Technical information
- Licensing authority: FCC
- Facility ID: 9029
- Class: C2
- ERP: 50,000 watts
- HAAT: 150 meters (490 ft)
- Transmitter coordinates: 30°36′57.0″N 93°13′31.0″W﻿ / ﻿30.615833°N 93.225278°W

Links
- Public license information: Public file; LMS;
- Webcast: Listen Live
- Website: 979nashicon.com

= KQLK =

KQLK (97.9 FM) is a classic country formatted broadcast radio station licensed to DeRidder, Louisiana, serving Southwest Louisiana. KQLK is owned and operated by Cumulus Media. Its studios are located on Broad Street in downtown Lake Charles and its transmitter is north of Ragley, Louisiana.

==History==
In September 1991, what was originally KQLK 97.9 was located at 101.7 MHz and with the call sign KEAZ. It was an oldies station until flipping to country music in 1994. It served primarily the De Ridder, Fort Polk and Leesville market and was owned by DeRidder FM Broadcasting, Inc.

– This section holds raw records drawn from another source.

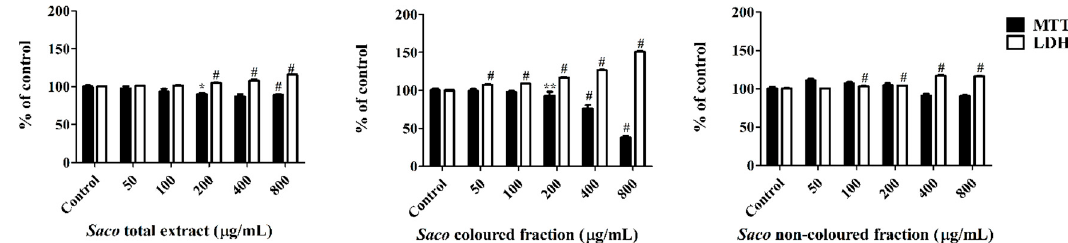
Figure 3. Effect of Saco extracts on Caco-2 cell lines viability after 24 h of exposure, assessed by 3-(4,5-dimethylthiazol-2-yl)-2,5-diphenyltetrazolium bromide (MTT) reduction and lactate dehydrogenase (LDH) leakage assays. Values show mean ± SEM of six independent assays performed in triplicate (* p < 0.05, ** p < 0.01 and # p < 0.0001).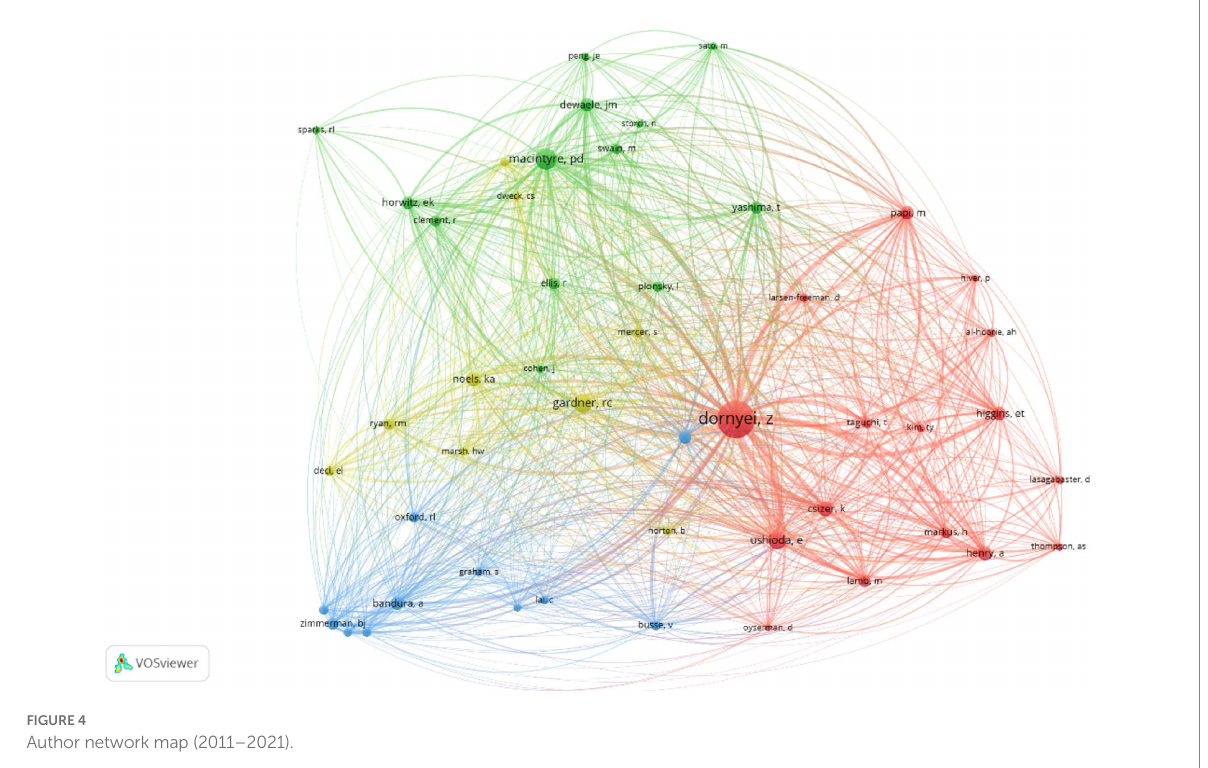
FIGURE 4 Author network map (2011–2021).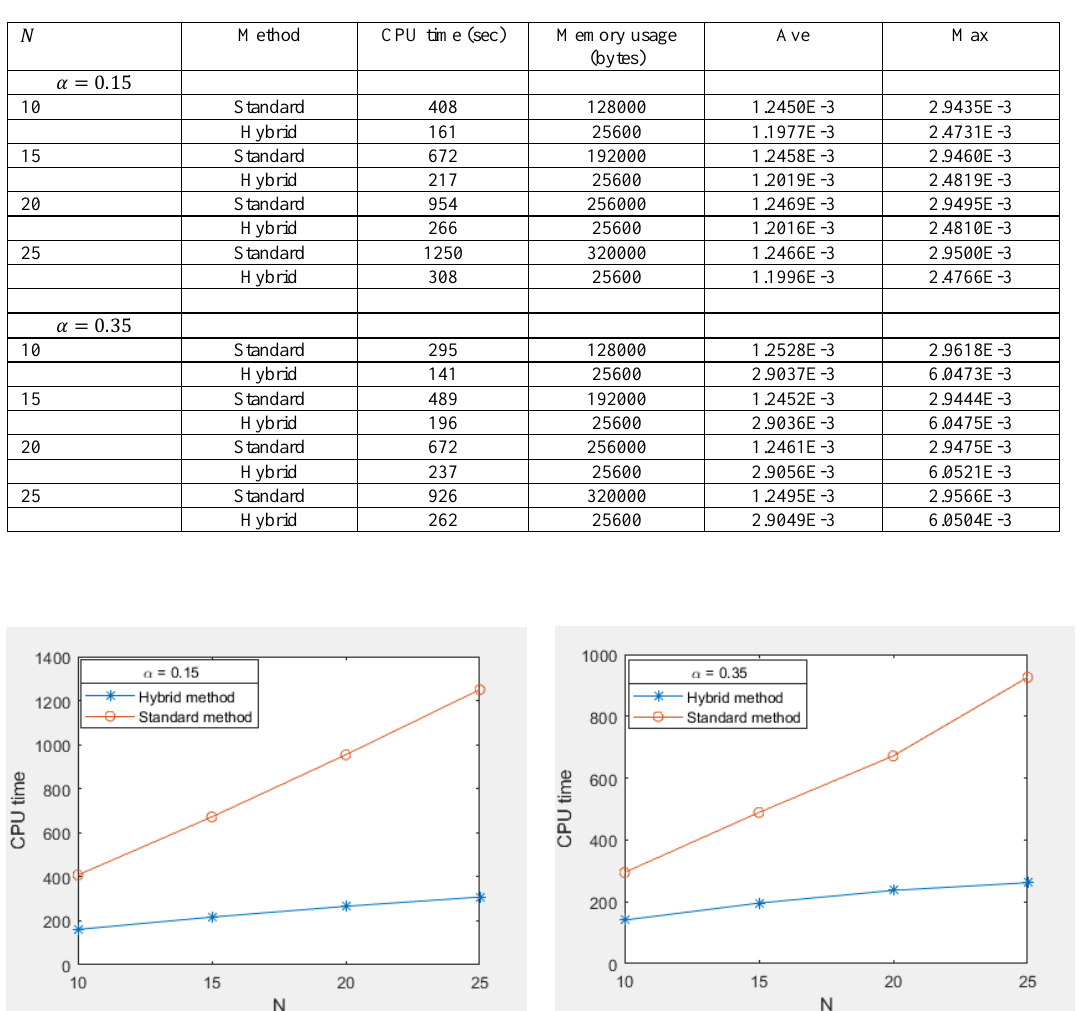
= ℎ = 1/40 for Example 1 𝑥 𝑦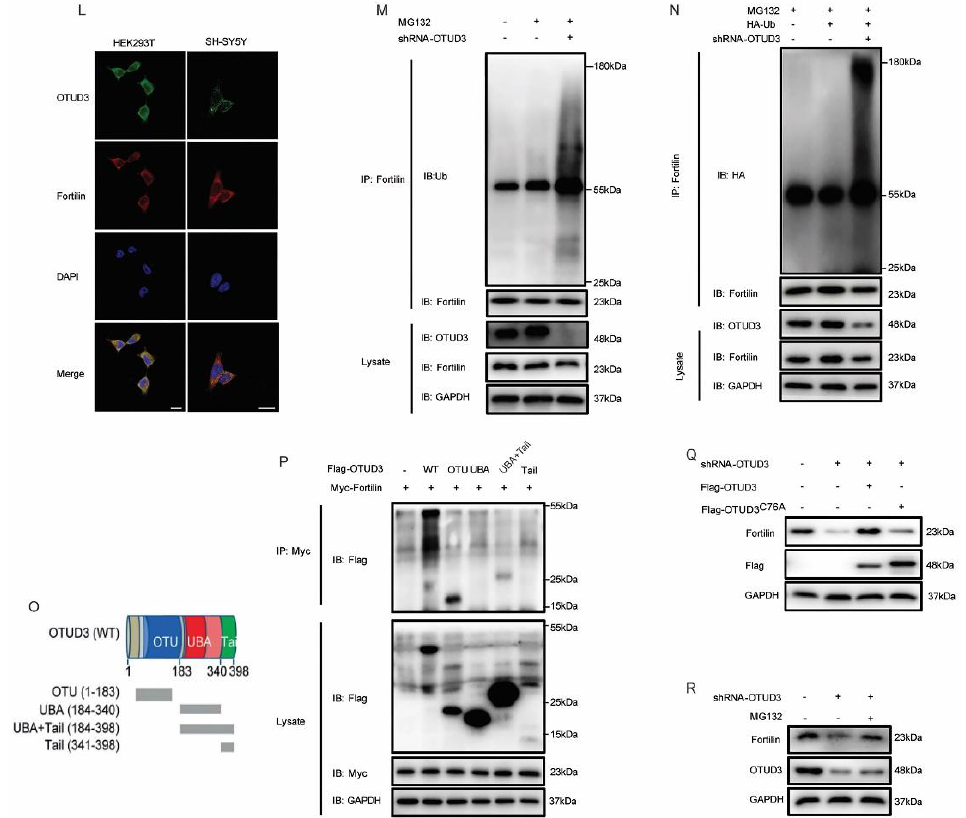
Figure 5. OTUD3 regulates the ubiquitination level of Fortilin protein. ( A ) The interaction be- tween IRE1 α and Bip, Fortilin and OTUD3 were examined immunoprecipitated with anti-IRE1 α antibody. The whole-cell lysate was subjected to immunoblot with anti-IRE1 α , anti-Bip, anti-OTUD3 and anti-Fortilin antibody. ( B , C ) The interaction between Fortilin and IRE1 α and OTUD3 were examined immunoprecipitated with anti-Fortilin antibody. The whole-cell lysate was subjected to immunoblot with anti-IRE1 α , anti-OTUD3 and anti-Fortilin antibody. ( D – K ) Western blotting and statistical analysis of the expression of Fortilin in OTUD3 knockdown cells, OTUD3 − / − mice, SH-SY5Y cells transfected with Myc-OTUD3 and OTUD3 transgenic mice, n = 5. ( L ) OTUD3 and Fortilin colocalized in the cytoplasm of HEK293T and SH-SY5Y cells. ( M , N ) The ubiquitylation levels of Fortilin was determined by in vitro ubiquitin conjugation assay. n = 3. ( O , P ) Co-IP assays were performed to map the domain of Fortilin required for interaction with OTUD3 ( n = 3). ( Q ) Western blotting was examined the expression of Fortilin in OTUD3 knockdown cells after transfected with Flag-OTUD3 WT and Flag-OTUD3 C76A . n = 3. ( R ) Western blotting was examined the expression of Fortilin in OTUD3 knockdown cells after treatment with MG132. n = 3. Data were mean ± SEM, t -test, * p < 0.05, ** p <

The signal was very fringe and almost inaccessible to the Lake Charles and Southwest Louisiana market. In 2000, Pittman Broadcasting, LLC bought the station and later flipped the station to an FM simulcast of KAOK-AM, a news and talk station in nearby Lake Charles; this time with a new frequency change from 101.7 to 97.9 and a relocated transmitter from Vernon to Beauregard Parish. In 2003, the station switched back to country music as "98 Country", and switched its call sign to the current KQLK. The result was moderate to below average ratings. In late 2004, the station was bought by Cumulus Media and would change to Hot 97–9; featuring a CHR format with a predominantly hip hop slant. On August 15, 2014, the station switched to country for the third time as one of the first affiliates of Cumulus' Nash Icon network. As of 2017, the station serves the Lake Charles and Southwest Louisiana market but is still licensed to its hometown of De Ridder.